O: The client demonstrated a digital pronate grasp in 80% of opportunities and a violin grasp with all four fingers on the writing utensil in 20% of opportunities. Movement for coloring was generated from the client’s elbow and shoulder. Client uses his left hand with more frequency when the writing utensil is placed on his left side. The client fell out of his chair three times during the session and supported his neck with his hands while his elbows were propped on the table. He rested his head on the table in four occurrences. Physical (1) and verbal prompts (1 in 50% of trials) are needed for crossing the midline.
A: Hand dominance is still emerging and hand preference is often selected based on where the materials are (i.e. If the client has to cross the midline). The client demonstrates lack of proximal stability and postural control. This is contributing to difficulty isolating the smaller muscles of the hand for a functional grasp and therefore the ability to fully participate in coloring activities at school.
P: Provide midline crossing education and activity ideas to caregiver and teachers. Continue with OT 1x per week for 60 minutes to address midline crossing with fading physical and verbal cues as well as grasp. Monitor postural control and refer to PT if lack of stability persists. Provide the client with short utensils to promote emerging grasp.

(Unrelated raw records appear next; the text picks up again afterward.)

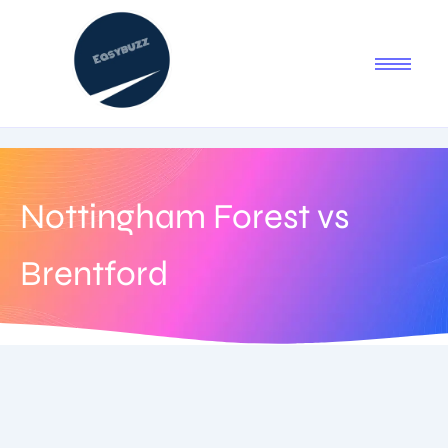
Nottingham Forest vs
Brentford
August 19, 2025
-
No Comments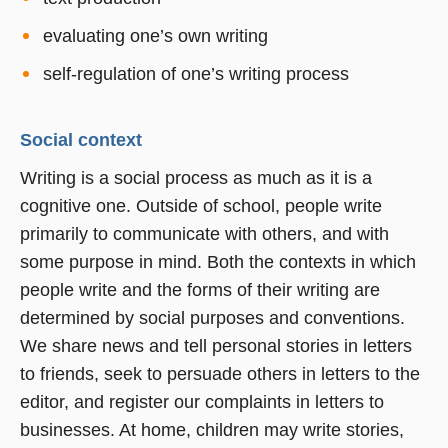
evaluating one’s own writing
self-regulation of one’s writing process
Social context
Writing is a social process as much as it is a
cognitive one. Outside of school, people write
primarily to communicate with others, and with
some purpose in mind. Both the contexts in which
people write and the forms of their writing are
determined by social purposes and conventions.
We share news and tell personal stories in letters
to friends, seek to persuade others in letters to the
editor, and register our complaints in letters to
businesses. At home, children may write stories,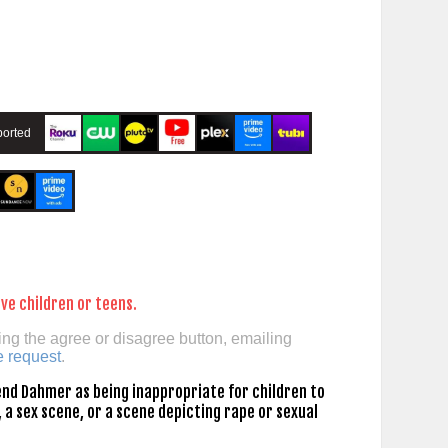
orted
ve children or teens.
ing the agree or disagree button, emailing
e request
.
nd Dahmer as being inappropriate for children to
 a sex scene, or a scene depicting rape or sexual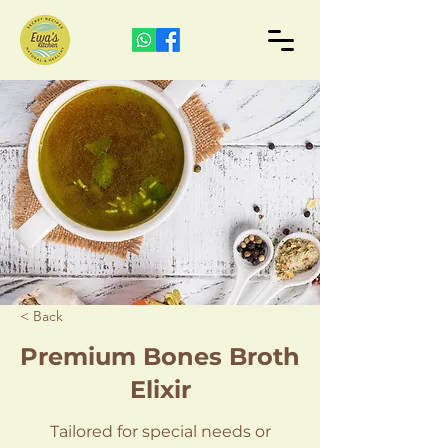
< Back
Premium Bones Broth
Elixir
Tailored for special needs or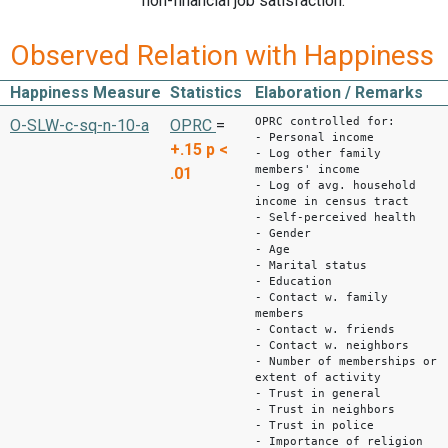
non-financial job satisfaction.
Observed Relation with Happiness
Happiness Measure
Statistics
Elaboration / Remarks
OPRC controlled for:
O-SLW-c-sq-n-10-a
OPRC
=
- Personal income
+.15
p <
- Log other family
members' income
.01
- Log of avg. household
income in census tract
- Self-perceived health
- Gender
- Age
- Marital status
- Education
- Contact w. family
members
- Contact w. friends
- Contact w. neighbors
- Number of memberships or
extent of activity
- Trust in general
- Trust in neighbors
- Trust in police
- Importance of religion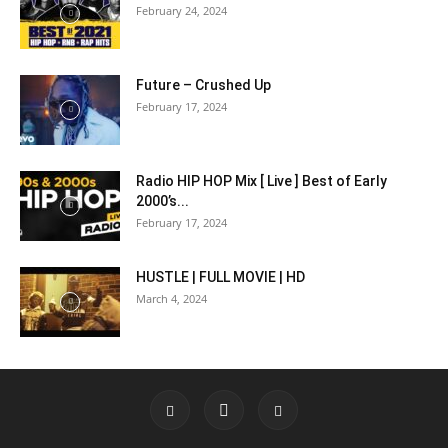
February 24, 2024
Future – Crushed Up
February 17, 2024
Radio HIP HOP Mix [ Live ] Best of Early
2000’s...
February 17, 2024
HUSTLE | FULL MOVIE | HD
March 4, 2024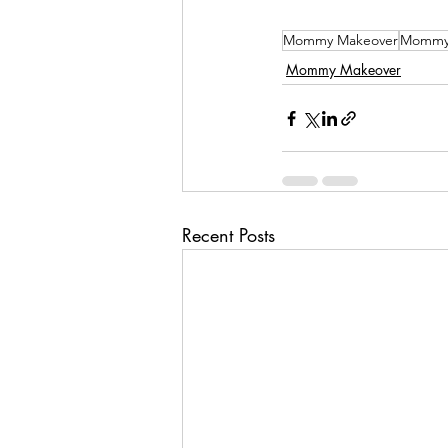
Mommy Makeover
Mommy 
Mommy Makeover
Recent Posts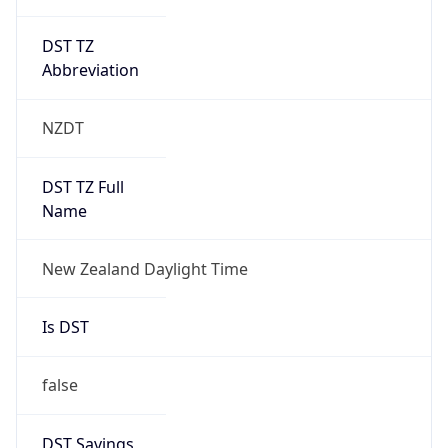
DST TZ
Abbreviation
NZDT
DST TZ Full
Name
New Zealand Daylight Time
Is DST
false
DST Savings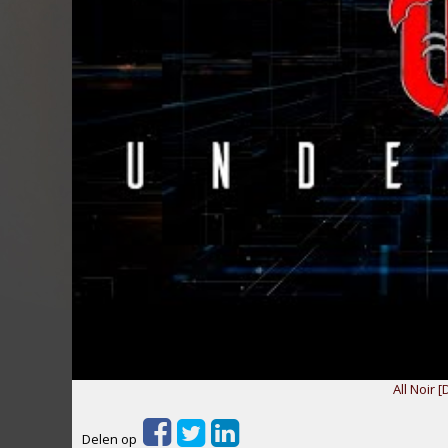
All Noir [
Delen op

Medicare Progress Notes: They’re for Everyone!
With a busy schedule, crafting progress notes may seem tedious at times, but they provide more than just the means for reimbursement. By following the above guidelines, you will present Medicare and other payers with the required information, but you will also provide subsequent providers with valuable information about the care you have provided. Rather than looking at the requirements as a necessary evil, use them to give the same quality of information as you provide in caring for your patients.